Across the discussions, evaluators repeatedly shared how AI has reduced time spent on repetitive tasks. What previously took days can often be completed in hours. However, evaluation is not simply information processing.
Evaluators still need to:
Frame the right questions
Select appropriate frameworks
Assess methodological rigor
Validate assumptions
Interpret findings
AI can generate possibilities. Human beings must decide which possibilities matter.
3. Good Prompting Does Not Replace Subject Expertise
One misconception is that AI can replace years of thematic knowledge.
It cannot. An evaluator working on education, health, livelihoods, gender, migration, agriculture, or workforce development still needs deep domain expertise.
AI may suggest frameworks. It may recommend indicators. It may identify patterns.
But it cannot determine whether those frameworks make sense in a particular political, cultural, economic, or community context. The evaluator remains responsible for judgment.
4. The Greatest Risk Is Not Wrong Answers. It Is False Confidence
One of the most important warnings raised during the sessions was that AI often produces outputs that sound convincing.
Beautiful dashboards.
Polished reports.
Confident summaries.
Clear recommendations.
Yet none of these guarantee that the underlying data is complete, representative, unbiased, or accurate. AI can create an illusion of certainty. Good evaluators remain skeptical.
5. Participation Matters More Than Ever
As AI becomes more powerful, participation becomes more important, not less.
Many communities remain underrepresented in the data that AI learns from.
Their experiences may:
Exist only in local languages
Never appear in published literature
Be poorly documented
Contradict dominant narratives
If evaluation relies only on AI-generated synthesis, important voices may disappear. Communities should not only provide data. They should help interpret it.
6. Evaluation Is Not About Generating Insights
Evaluation is not about generating insights. Evaluation is about making decisions.
Should we continue?
Should we scale?
Should we redesign?
Should we invest?
Should we stop?
AI can help us synthesize evidence. It cannot decide what should happen next.
Those decisions require values, priorities, relationships, trade-offs, and judgment.
7. Human Judgment Is Not Just Expert Judgment
When we talk about human judgment, we often imagine consultants, evaluators, researchers, or technical specialists. But human judgment is much broader than that.
It includes:
Community members
Frontline workers
Program teams
Subject experts
Leaders
People with lived experience
The people closest to the issue often provide the interpretation that data alone cannot reveal. Good evaluation systems create space for these voices.
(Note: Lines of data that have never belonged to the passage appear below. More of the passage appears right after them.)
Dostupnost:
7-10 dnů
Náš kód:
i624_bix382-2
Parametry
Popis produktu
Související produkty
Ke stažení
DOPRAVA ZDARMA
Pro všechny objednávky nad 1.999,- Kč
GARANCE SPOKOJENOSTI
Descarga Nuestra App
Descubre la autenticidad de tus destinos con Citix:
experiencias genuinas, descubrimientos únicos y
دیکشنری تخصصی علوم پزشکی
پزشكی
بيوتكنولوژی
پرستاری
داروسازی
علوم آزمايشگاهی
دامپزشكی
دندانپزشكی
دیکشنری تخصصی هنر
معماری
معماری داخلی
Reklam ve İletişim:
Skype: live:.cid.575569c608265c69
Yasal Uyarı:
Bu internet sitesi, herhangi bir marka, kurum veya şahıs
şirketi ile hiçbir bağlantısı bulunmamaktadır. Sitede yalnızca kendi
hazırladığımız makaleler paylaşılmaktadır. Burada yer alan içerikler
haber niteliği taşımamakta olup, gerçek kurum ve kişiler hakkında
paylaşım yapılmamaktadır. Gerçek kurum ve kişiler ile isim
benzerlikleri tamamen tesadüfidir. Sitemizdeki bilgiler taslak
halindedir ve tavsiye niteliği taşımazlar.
8. Organizations Should Focus on Problems Before Tools
One of the strongest messages from technology leaders during the series was simple:
Do not start with AI. Start with the problem.
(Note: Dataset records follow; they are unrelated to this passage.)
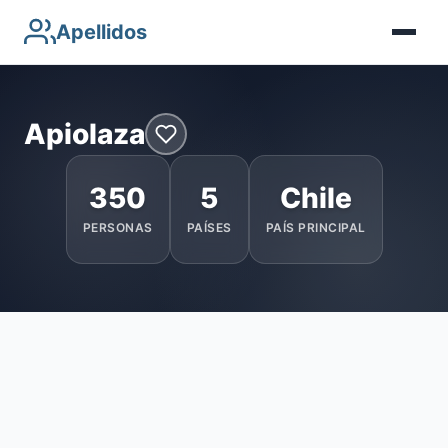
Apellidos
Apiolaza
350
5
Chile
PERSONAS
PAÍSES
PAÍS PRINCIPAL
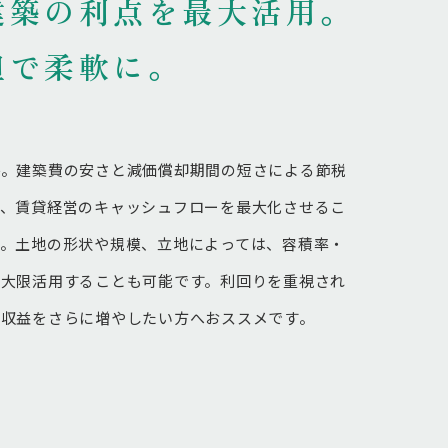
建築の利点を最大活用。
担で柔軟に。
件。建築費の安さと減価償却期間の短さによる節税
で、賃貸経営のキャッシュフローを最大化させるこ
す。土地の形状や規模、立地によっては、容積率・
最大限活用することも可能です。利回りを重視され
賃収益をさらに増やしたい方へおススメです。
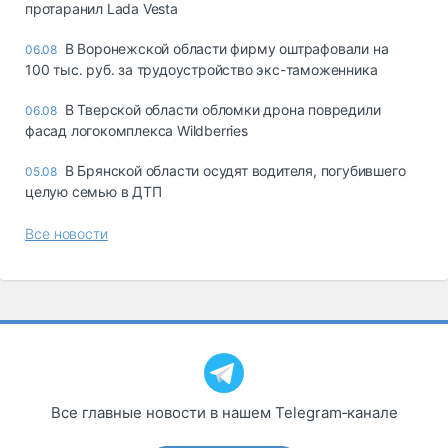
протаранил Lada Vesta
В Воронежской области фирму оштрафовали на
06.08
100 тыс. руб. за трудоустройство экс-таможенника
В Тверской области обломки дрона повредили
06.08
фасад логокомплекса Wildberries
В Брянской области осудят водителя, погубившего
05.08
целую семью в ДТП
Все новости
Все главные новости в нашем Telegram‑канале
Organizations often ask: "What AI tool should we use?"
A better question is: "What problem are we trying to solve?"
Only after understanding the problem should organizations explore whether AI is an appropriate solution. Otherwise, AI becomes another technology searching for a purpose.
You May Also Read: 5 Key Takeaways from Session 2: What AI Cannot Replace in Evaluation
9. Moving from AI Tools to AI Systems Requires Governance

Many organizations are experimenting with AI. Far fewer are building AI-enabled systems.
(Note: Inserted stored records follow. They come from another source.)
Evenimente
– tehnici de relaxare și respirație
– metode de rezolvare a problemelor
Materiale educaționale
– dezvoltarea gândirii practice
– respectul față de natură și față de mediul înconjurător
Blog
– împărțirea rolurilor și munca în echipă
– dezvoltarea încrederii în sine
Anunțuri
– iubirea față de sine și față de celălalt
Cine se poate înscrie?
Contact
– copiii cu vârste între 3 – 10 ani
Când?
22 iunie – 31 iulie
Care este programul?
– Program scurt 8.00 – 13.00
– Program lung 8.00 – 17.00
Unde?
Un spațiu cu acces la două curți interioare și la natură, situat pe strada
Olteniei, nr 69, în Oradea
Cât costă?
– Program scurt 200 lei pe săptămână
Moving from tools to systems requires:
Connected data
Clear governance
Data privacy protocols
Quality assurance
Validation mechanisms
Ethical safeguards
Trust does not come from AI. Trust comes from the systems surrounding AI.
You May Also Read: 5 Key Takeaways from Session 3: From Tools to Systems – Rethinking AI Use in Evaluation
10. The Future Evaluator Will Spend Less Time Producing Evidence and More Time Interpreting It
The role of evaluators is changing. Tasks such as coding, transcription, translation, cleaning, and summarization are increasingly being automated. This does not reduce the importance of evaluators. It changes where they create value.
Future evaluators will spend more time:
Facilitating conversations
Interpreting evidence
Designing learning systems
Building stakeholder consensus
Supporting decision-making
Ensuring ethical use of evidence
In many ways, evaluation may become more human, not less.